If you had told me at the start of 2020 that I can stay in my room for months binge-reading books I did not have the time to read and binge-watch shows I should not have the time to watch, along with attending my classes online; I would have happily accepted the offer.
As someone who does not like the banalities of socialization, I had always found solitude to be a pleasant, rewarding experience. But the last few weeks have completely changed my perception. I realize how naive I had been in taking social interactions in person for granted. Even for someone like me, who has never been the outgoing sort, there is – I have come to learn – no substitute for physical human presence. I have begun to miss the exchange of pleasantries with classmates, holding the door for a fellow customer at a cafe, watching a bunch of toddlers fiddling with their school bags, and other simple, mundane realities of the pre-COVID-19 world, which now feel so much more than internalized inanities.
Having so much time to myself has naturally led me down the delicate road of introspection. The consequence has been startling, as I have started to see the flaws in the choices and decisions I used to pride myself on. Why did a bustling friendship suddenly come to a screeching halt? Why could I never accept a particular failure in school? Why did I mistake a toxic dynamic for an indispensable relationship? With the perspective gained from being boxed in a room, I have finally found closure, if not outright answers, to these questions.

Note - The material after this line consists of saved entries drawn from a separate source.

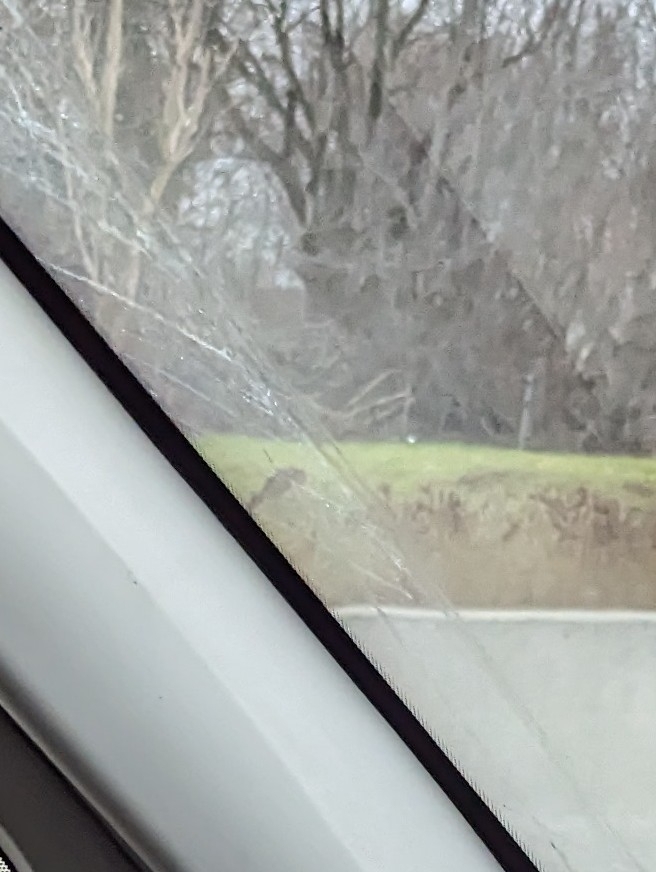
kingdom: Animalia
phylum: Chordata
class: Mammalia
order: Artiodactyla
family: Cervidae
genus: Odocoileus
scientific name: Odocoileus virginianus
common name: White-tailed deer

Set free from the humdrum business of reaching a particular place at a particular time for a particular action, I have had the freedom to delve into the finer recesses of my emotional self, discovering how I mistook obsession for passion, ego for resilience, and compulsion for commitment.

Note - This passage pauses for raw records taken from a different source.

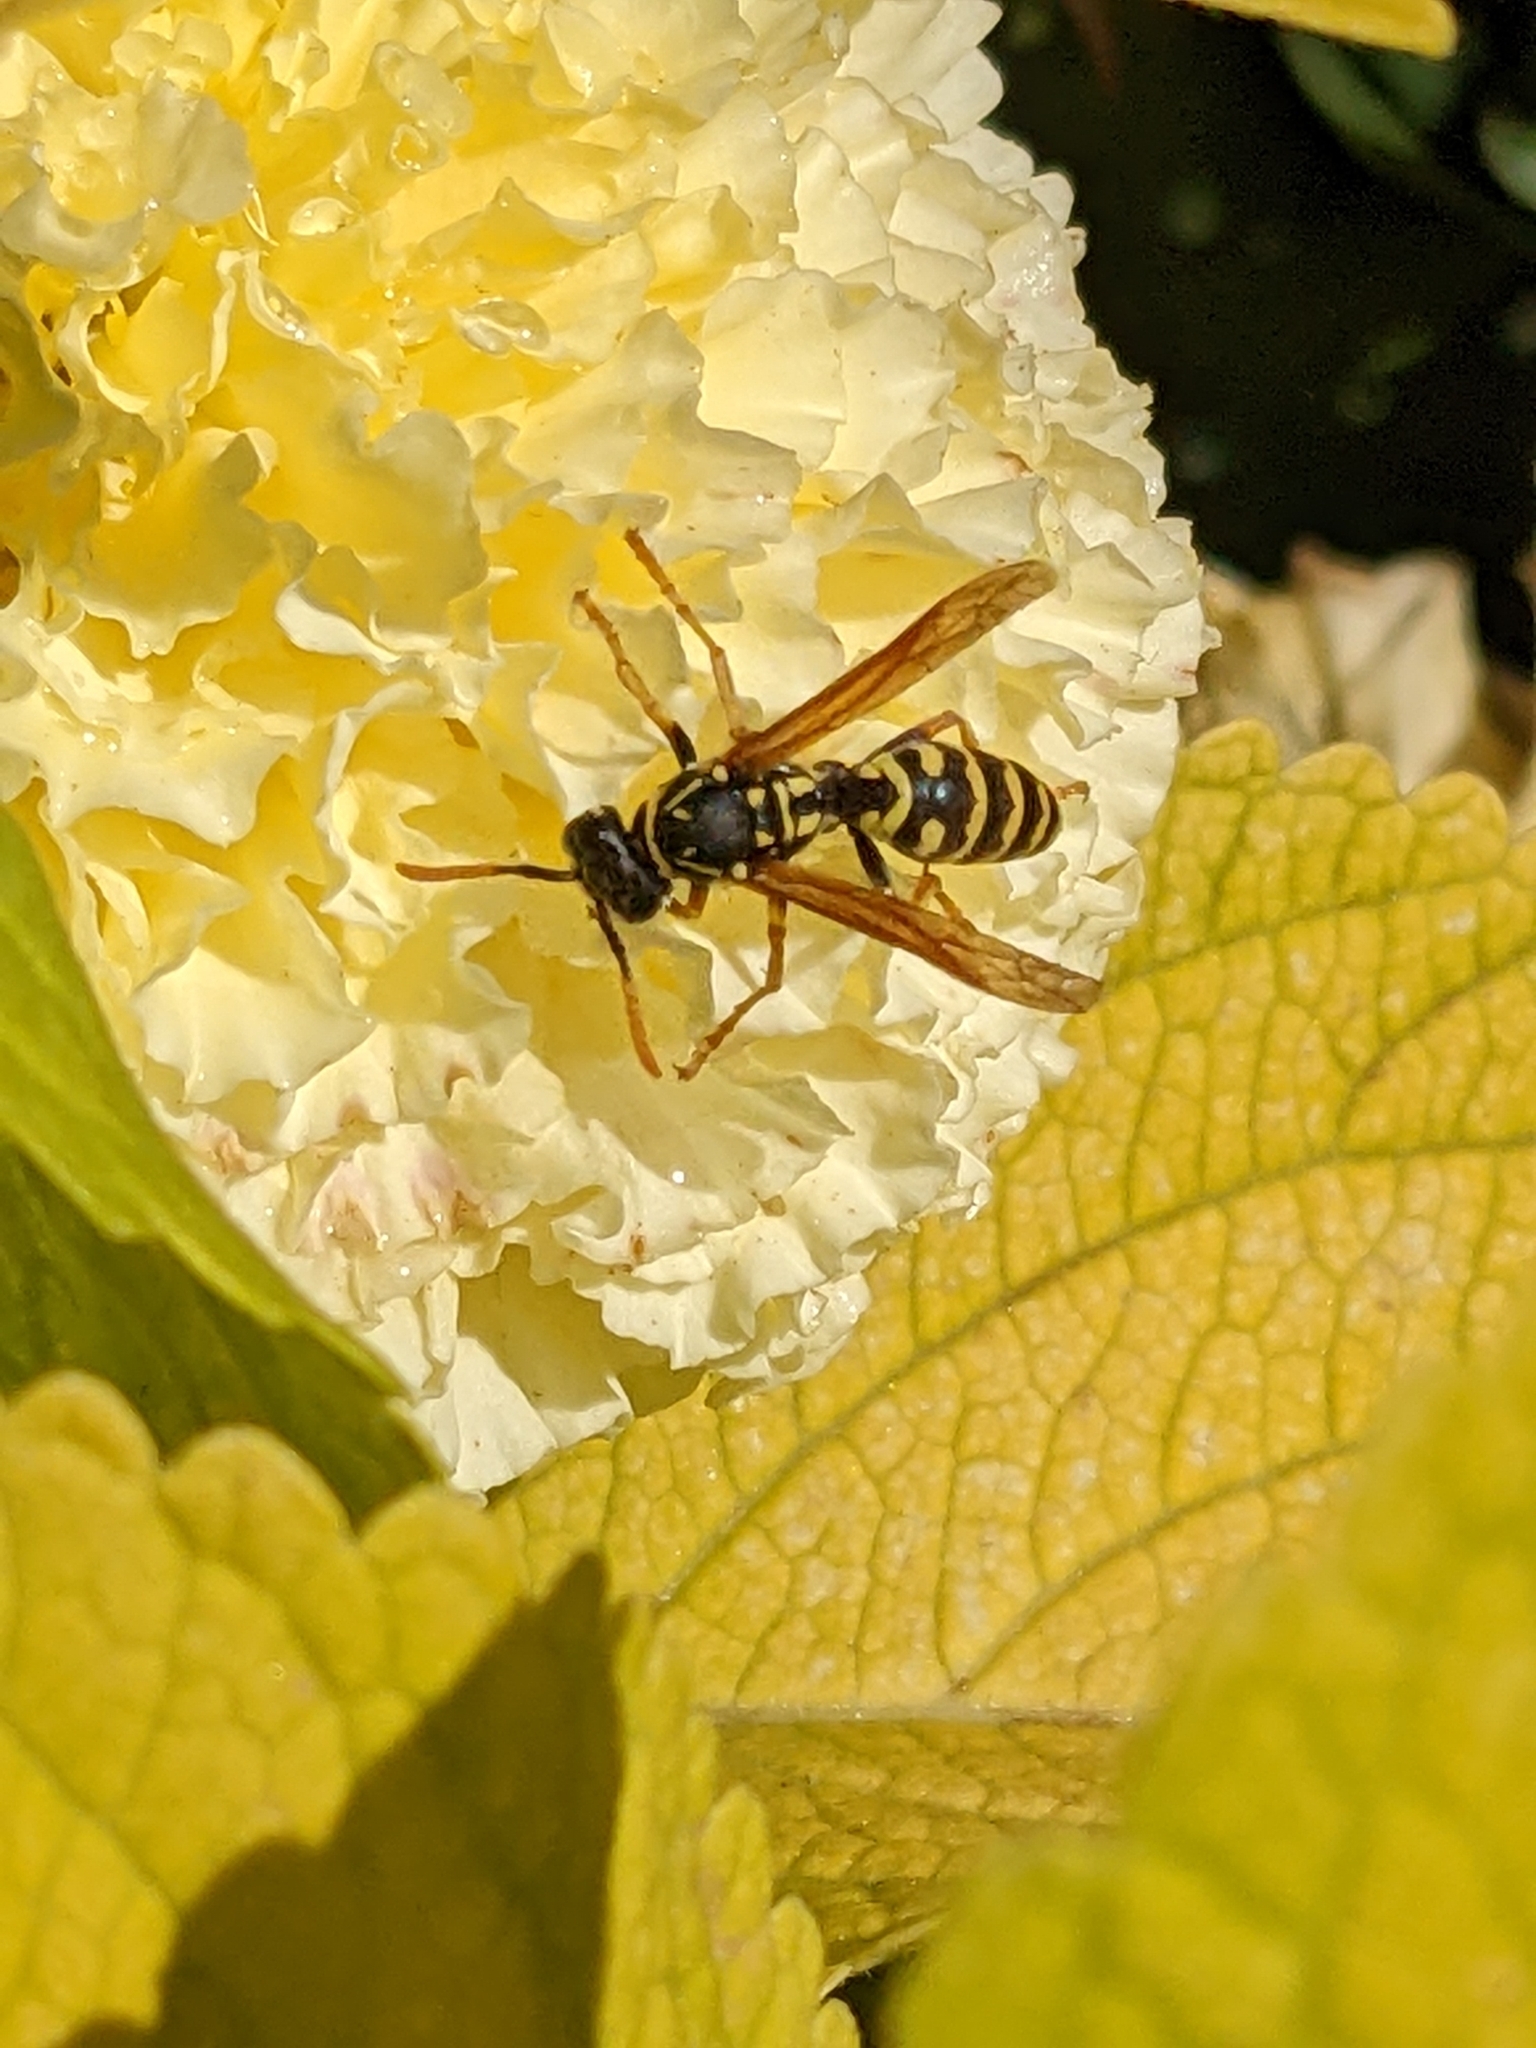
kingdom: Animalia
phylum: Arthropoda
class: Insecta
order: Hymenoptera
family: Eumenidae
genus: Polistes
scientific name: Polistes dominula
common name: Paper wasp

Last week I was taken by surprise to receive a notification on WhatsApp. It was a message from a friend I had not spoken to for four years. He had texted to check on my condition at this critical juncture and volunteered to help me with contacts of his relatives in England (where I am studying right now for my postgraduate degree) should I happen to require assistance.

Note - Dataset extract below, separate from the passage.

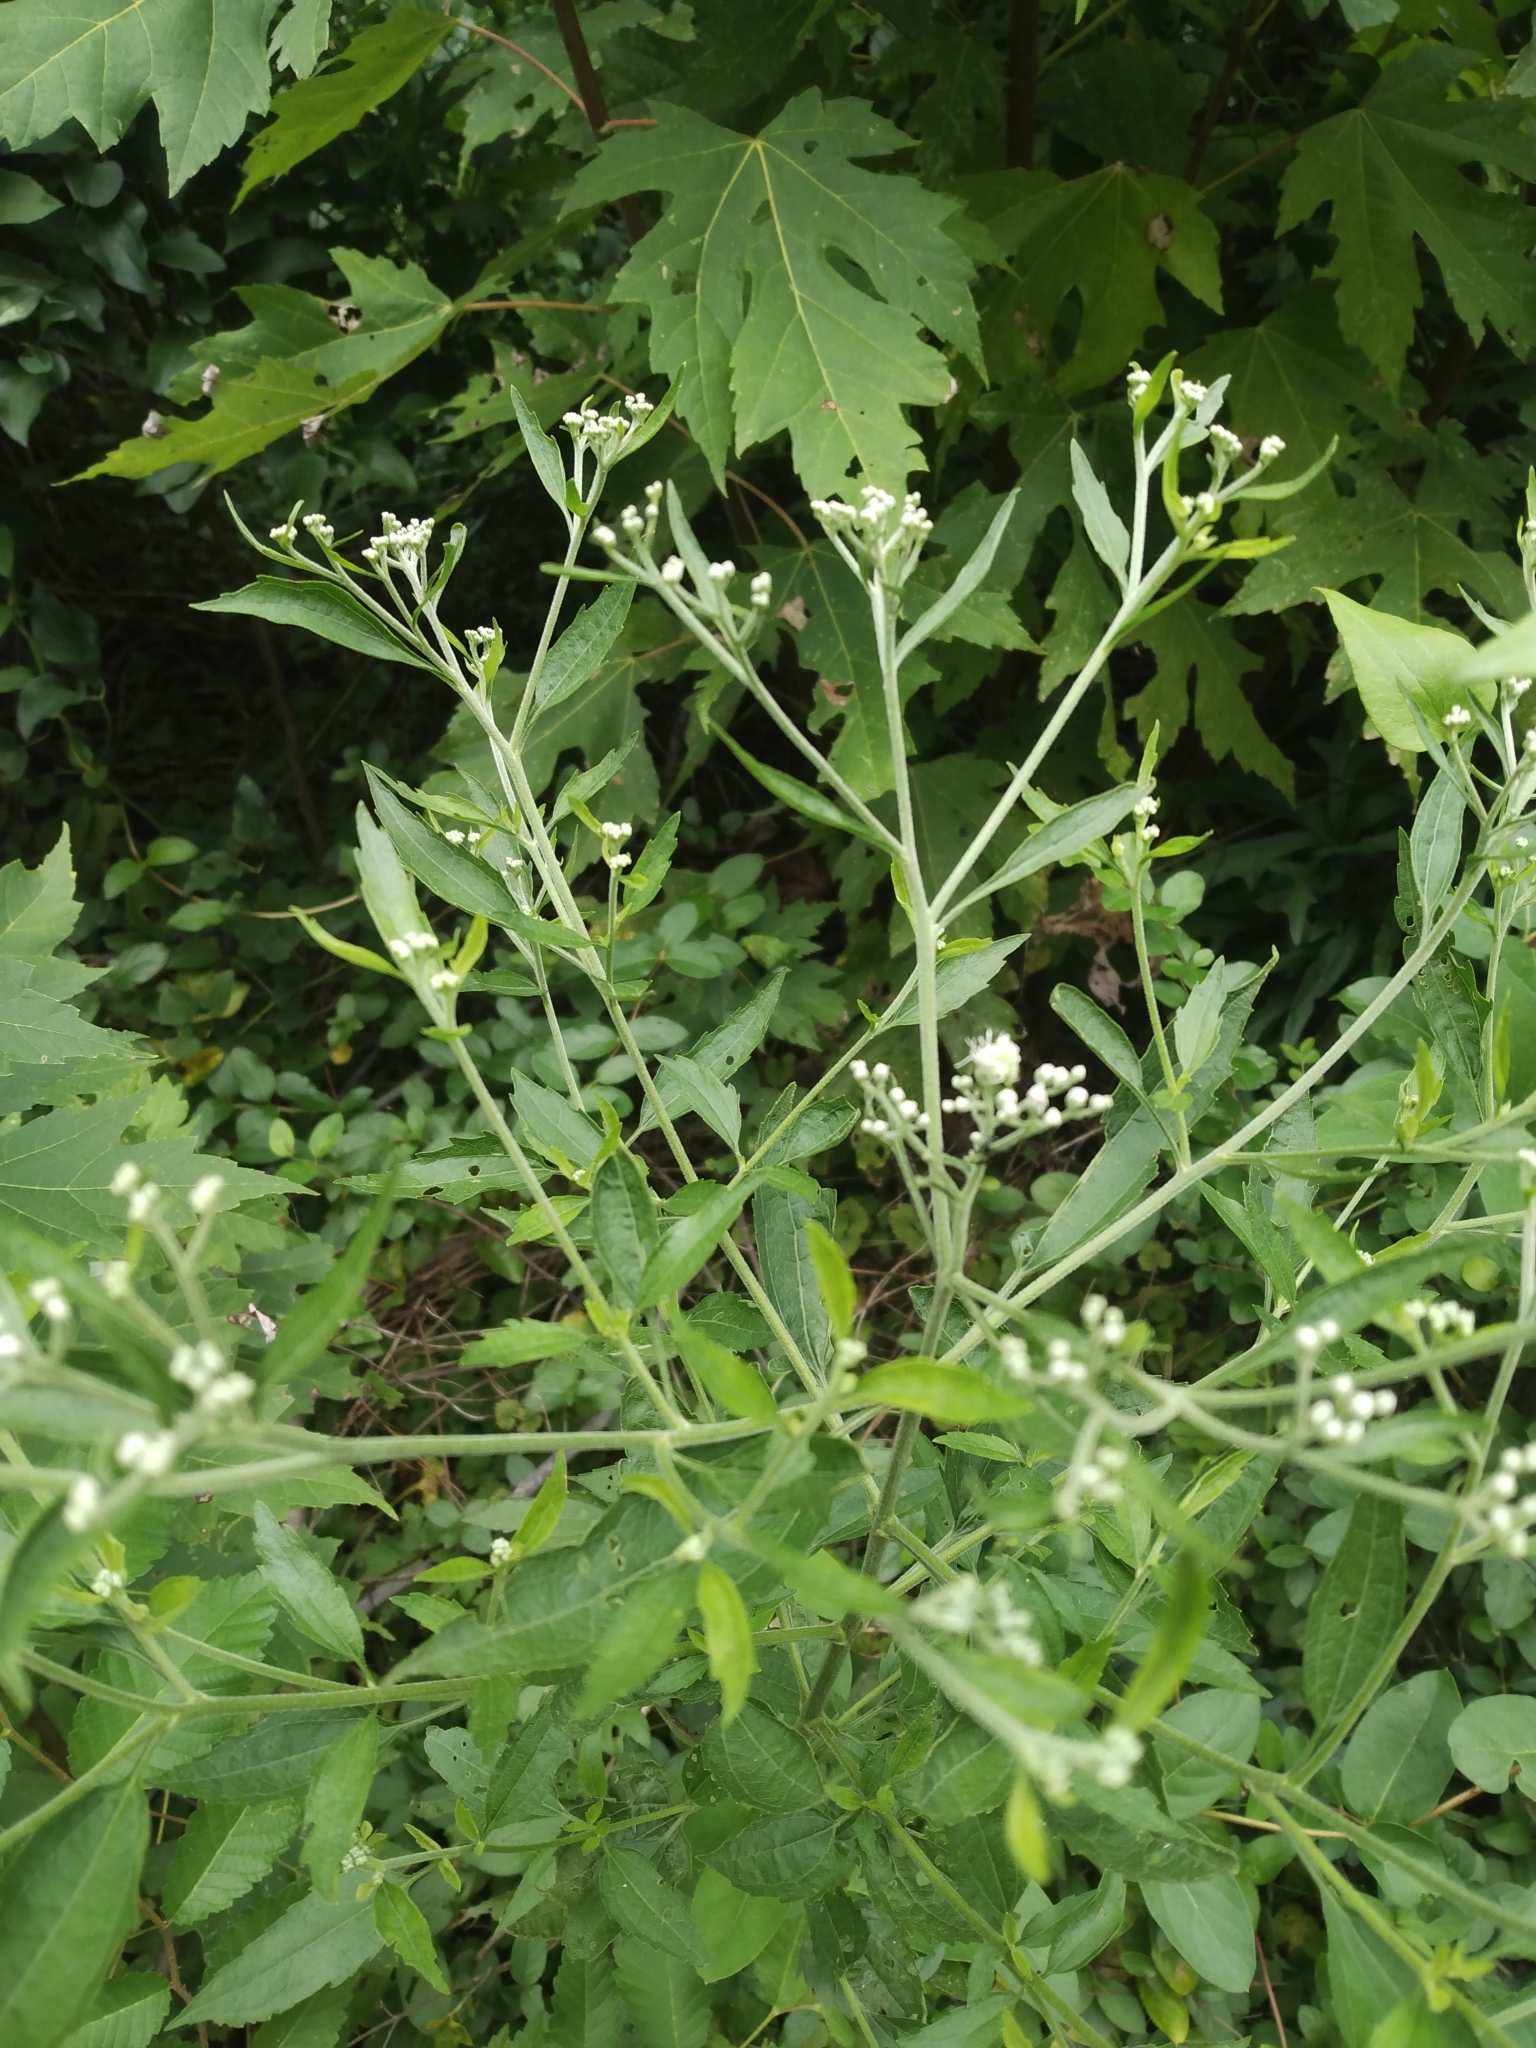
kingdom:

I had always been under the assumption that this particular friend had never quite been a friend, more like a circumstantial acquaintance, someone who only spoke to me because we went to the same school for a couple of years. And yet, his sudden message filled me with joy and brought a smile to my face. I realized I might have been mistaken in my analysis of him. Perhaps he never became a good friend because I never let him, perhaps my reluctance to interact with him shaped my impression of him more than anything he said or did. We exchanged a few texts, and remarkably, the tension we used to feel in each other’s proximity had disappeared, melting away into the virtual wilderness, as we connected for the first time as people, despite being thousands of miles apart.